INPUT:
◇ ◇ ◇
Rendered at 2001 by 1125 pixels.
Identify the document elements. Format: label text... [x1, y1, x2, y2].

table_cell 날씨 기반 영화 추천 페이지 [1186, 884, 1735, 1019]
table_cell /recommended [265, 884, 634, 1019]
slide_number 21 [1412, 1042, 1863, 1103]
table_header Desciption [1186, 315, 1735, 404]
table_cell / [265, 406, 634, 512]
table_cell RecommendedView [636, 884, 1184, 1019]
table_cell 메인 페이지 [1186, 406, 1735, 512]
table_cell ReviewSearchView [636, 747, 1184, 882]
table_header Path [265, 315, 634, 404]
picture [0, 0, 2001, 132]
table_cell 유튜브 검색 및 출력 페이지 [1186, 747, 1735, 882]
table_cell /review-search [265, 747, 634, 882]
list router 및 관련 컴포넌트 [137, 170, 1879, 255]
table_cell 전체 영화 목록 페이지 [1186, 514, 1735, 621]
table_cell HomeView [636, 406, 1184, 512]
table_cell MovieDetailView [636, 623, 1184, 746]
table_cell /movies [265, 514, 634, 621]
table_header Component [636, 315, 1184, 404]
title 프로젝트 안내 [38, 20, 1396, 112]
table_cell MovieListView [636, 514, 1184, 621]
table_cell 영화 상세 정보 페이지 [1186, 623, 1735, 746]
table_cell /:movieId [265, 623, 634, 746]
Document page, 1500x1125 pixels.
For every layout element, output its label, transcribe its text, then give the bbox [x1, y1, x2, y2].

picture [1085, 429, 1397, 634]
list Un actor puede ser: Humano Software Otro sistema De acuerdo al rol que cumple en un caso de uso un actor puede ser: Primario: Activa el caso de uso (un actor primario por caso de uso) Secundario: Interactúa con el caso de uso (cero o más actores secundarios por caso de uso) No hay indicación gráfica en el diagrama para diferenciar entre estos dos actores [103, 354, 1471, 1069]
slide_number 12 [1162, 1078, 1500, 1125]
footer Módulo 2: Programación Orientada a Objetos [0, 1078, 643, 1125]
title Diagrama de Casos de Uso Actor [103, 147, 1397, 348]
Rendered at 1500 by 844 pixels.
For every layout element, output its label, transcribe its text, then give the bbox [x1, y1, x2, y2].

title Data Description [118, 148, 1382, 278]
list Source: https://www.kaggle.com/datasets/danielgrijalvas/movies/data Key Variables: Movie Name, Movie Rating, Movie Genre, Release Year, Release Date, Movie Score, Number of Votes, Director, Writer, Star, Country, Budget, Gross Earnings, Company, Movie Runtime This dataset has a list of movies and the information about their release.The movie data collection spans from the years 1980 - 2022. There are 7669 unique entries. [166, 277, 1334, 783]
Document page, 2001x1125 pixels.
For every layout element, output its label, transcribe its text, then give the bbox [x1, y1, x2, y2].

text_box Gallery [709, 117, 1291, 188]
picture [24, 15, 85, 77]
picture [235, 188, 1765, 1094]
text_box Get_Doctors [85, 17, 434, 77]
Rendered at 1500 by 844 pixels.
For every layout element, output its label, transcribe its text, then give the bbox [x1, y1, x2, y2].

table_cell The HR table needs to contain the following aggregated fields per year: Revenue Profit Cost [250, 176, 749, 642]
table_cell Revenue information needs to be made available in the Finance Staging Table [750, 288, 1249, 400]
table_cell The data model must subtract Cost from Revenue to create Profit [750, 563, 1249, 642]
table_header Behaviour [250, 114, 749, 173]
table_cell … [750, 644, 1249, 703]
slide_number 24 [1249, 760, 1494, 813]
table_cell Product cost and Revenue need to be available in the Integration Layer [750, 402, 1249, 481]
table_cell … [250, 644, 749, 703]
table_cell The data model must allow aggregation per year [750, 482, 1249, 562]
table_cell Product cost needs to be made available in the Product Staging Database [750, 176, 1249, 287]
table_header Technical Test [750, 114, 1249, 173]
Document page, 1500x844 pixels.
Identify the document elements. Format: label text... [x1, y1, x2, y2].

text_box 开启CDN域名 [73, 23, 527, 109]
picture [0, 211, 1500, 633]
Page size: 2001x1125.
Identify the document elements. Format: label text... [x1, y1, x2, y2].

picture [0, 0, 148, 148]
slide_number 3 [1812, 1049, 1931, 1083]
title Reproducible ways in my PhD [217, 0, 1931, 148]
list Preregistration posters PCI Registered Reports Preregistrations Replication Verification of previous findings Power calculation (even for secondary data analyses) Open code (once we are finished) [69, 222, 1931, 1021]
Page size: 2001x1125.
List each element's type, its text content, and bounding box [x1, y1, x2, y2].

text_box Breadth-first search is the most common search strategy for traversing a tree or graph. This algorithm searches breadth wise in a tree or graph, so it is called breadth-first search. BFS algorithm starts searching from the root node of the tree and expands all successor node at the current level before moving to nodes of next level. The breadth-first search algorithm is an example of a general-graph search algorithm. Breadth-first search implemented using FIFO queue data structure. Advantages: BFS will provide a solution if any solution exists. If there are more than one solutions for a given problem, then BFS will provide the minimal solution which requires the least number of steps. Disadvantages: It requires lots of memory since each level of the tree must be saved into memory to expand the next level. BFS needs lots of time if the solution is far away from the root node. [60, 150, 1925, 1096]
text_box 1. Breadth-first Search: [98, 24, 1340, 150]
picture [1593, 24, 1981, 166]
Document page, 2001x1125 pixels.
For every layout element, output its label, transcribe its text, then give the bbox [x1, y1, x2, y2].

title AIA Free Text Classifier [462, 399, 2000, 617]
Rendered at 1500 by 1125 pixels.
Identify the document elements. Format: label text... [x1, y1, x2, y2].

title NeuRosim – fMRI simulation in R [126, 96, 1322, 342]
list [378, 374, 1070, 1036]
◇ ◇ ◇
EXERCISE BRIEF: Print the complete listing again, exactly as it stands.

TASK RESULT:
Rendered at 2001 by 1125 pixels.
Identify the document elements. Format: label text... [x1, y1, x2, y2].

table_cell 날씨 기반 영화 추천 페이지 [1186, 884, 1735, 1019]
table_cell /recommended [265, 884, 634, 1019]
slide_number 21 [1412, 1042, 1863, 1103]
table_header Desciption [1186, 315, 1735, 404]
table_cell / [265, 406, 634, 512]
table_cell RecommendedView [636, 884, 1184, 1019]
table_cell 메인 페이지 [1186, 406, 1735, 512]
table_cell ReviewSearchView [636, 747, 1184, 882]
table_header Path [265, 315, 634, 404]
picture [0, 0, 2001, 132]
table_cell 유튜브 검색 및 출력 페이지 [1186, 747, 1735, 882]
table_cell /review-search [265, 747, 634, 882]
list router 및 관련 컴포넌트 [137, 170, 1879, 255]
table_cell 전체 영화 목록 페이지 [1186, 514, 1735, 621]
table_cell HomeView [636, 406, 1184, 512]
table_cell MovieDetailView [636, 623, 1184, 746]
table_cell /movies [265, 514, 634, 621]
table_header Component [636, 315, 1184, 404]
title 프로젝트 안내 [38, 20, 1396, 112]
table_cell MovieListView [636, 514, 1184, 621]
table_cell 영화 상세 정보 페이지 [1186, 623, 1735, 746]
table_cell /:movieId [265, 623, 634, 746]
Document page, 1500x1125 pixels.
For every layout element, output its label, transcribe its text, then give the bbox [x1, y1, x2, y2].

picture [1085, 429, 1397, 634]
list Un actor puede ser: Humano Software Otro sistema De acuerdo al rol que cumple en un caso de uso un actor puede ser: Primario: Activa el caso de uso (un actor primario por caso de uso) Secundario: Interactúa con el caso de uso (cero o más actores secundarios por caso de uso) No hay indicación gráfica en el diagrama para diferenciar entre estos dos actores [103, 354, 1471, 1069]
slide_number 12 [1162, 1078, 1500, 1125]
footer Módulo 2: Programación Orientada a Objetos [0, 1078, 643, 1125]
title Diagrama de Casos de Uso Actor [103, 147, 1397, 348]
Rendered at 1500 by 844 pixels.
For every layout element, output its label, transcribe its text, then give the bbox [x1, y1, x2, y2].

title Data Description [118, 148, 1382, 278]
list Source: https://www.kaggle.com/datasets/danielgrijalvas/movies/data Key Variables: Movie Name, Movie Rating, Movie Genre, Release Year, Release Date, Movie Score, Number of Votes, Director, Writer, Star, Country, Budget, Gross Earnings, Company, Movie Runtime This dataset has a list of movies and the information about their release.The movie data collection spans from the years 1980 - 2022. There are 7669 unique entries. [166, 277, 1334, 783]
Document page, 2001x1125 pixels.
For every layout element, output its label, transcribe its text, then give the bbox [x1, y1, x2, y2].

text_box Gallery [709, 117, 1291, 188]
picture [24, 15, 85, 77]
picture [235, 188, 1765, 1094]
text_box Get_Doctors [85, 17, 434, 77]
Rendered at 1500 by 844 pixels.
For every layout element, output its label, transcribe its text, then give the bbox [x1, y1, x2, y2].

table_cell The HR table needs to contain the following aggregated fields per year: Revenue Profit Cost [250, 176, 749, 642]
table_cell Revenue information needs to be made available in the Finance Staging Table [750, 288, 1249, 400]
table_cell The data model must subtract Cost from Revenue to create Profit [750, 563, 1249, 642]
table_header Behaviour [250, 114, 749, 173]
table_cell … [750, 644, 1249, 703]
slide_number 24 [1249, 760, 1494, 813]
table_cell Product cost and Revenue need to be available in the Integration Layer [750, 402, 1249, 481]
table_cell … [250, 644, 749, 703]
table_cell The data model must allow aggregation per year [750, 482, 1249, 562]
table_cell Product cost needs to be made available in the Product Staging Database [750, 176, 1249, 287]
table_header Technical Test [750, 114, 1249, 173]
Document page, 1500x844 pixels.
Identify the document elements. Format: label text... [x1, y1, x2, y2].

text_box 开启CDN域名 [73, 23, 527, 109]
picture [0, 211, 1500, 633]
Page size: 2001x1125.
Identify the document elements. Format: label text... [x1, y1, x2, y2].

picture [0, 0, 148, 148]
slide_number 3 [1812, 1049, 1931, 1083]
title Reproducible ways in my PhD [217, 0, 1931, 148]
list Preregistration posters PCI Registered Reports Preregistrations Replication Verification of previous findings Power calculation (even for secondary data analyses) Open code (once we are finished) [69, 222, 1931, 1021]
Page size: 2001x1125.
List each element's type, its text content, and bounding box [x1, y1, x2, y2].

text_box Breadth-first search is the most common search strategy for traversing a tree or graph. This algorithm searches breadth wise in a tree or graph, so it is called breadth-first search. BFS algorithm starts searching from the root node of the tree and expands all successor node at the current level before moving to nodes of next level. The breadth-first search algorithm is an example of a general-graph search algorithm. Breadth-first search implemented using FIFO queue data structure. Advantages: BFS will provide a solution if any solution exists. If there are more than one solutions for a given problem, then BFS will provide the minimal solution which requires the least number of steps. Disadvantages: It requires lots of memory since each level of the tree must be saved into memory to expand the next level. BFS needs lots of time if the solution is far away from the root node. [60, 150, 1925, 1096]
text_box 1. Breadth-first Search: [98, 24, 1340, 150]
picture [1593, 24, 1981, 166]
Document page, 2001x1125 pixels.
For every layout element, output its label, transcribe its text, then give the bbox [x1, y1, x2, y2].

title AIA Free Text Classifier [462, 399, 2000, 617]
Rendered at 1500 by 1125 pixels.
Identify the document elements. Format: label text... [x1, y1, x2, y2].

title NeuRosim – fMRI simulation in R [126, 96, 1322, 342]
list [378, 374, 1070, 1036]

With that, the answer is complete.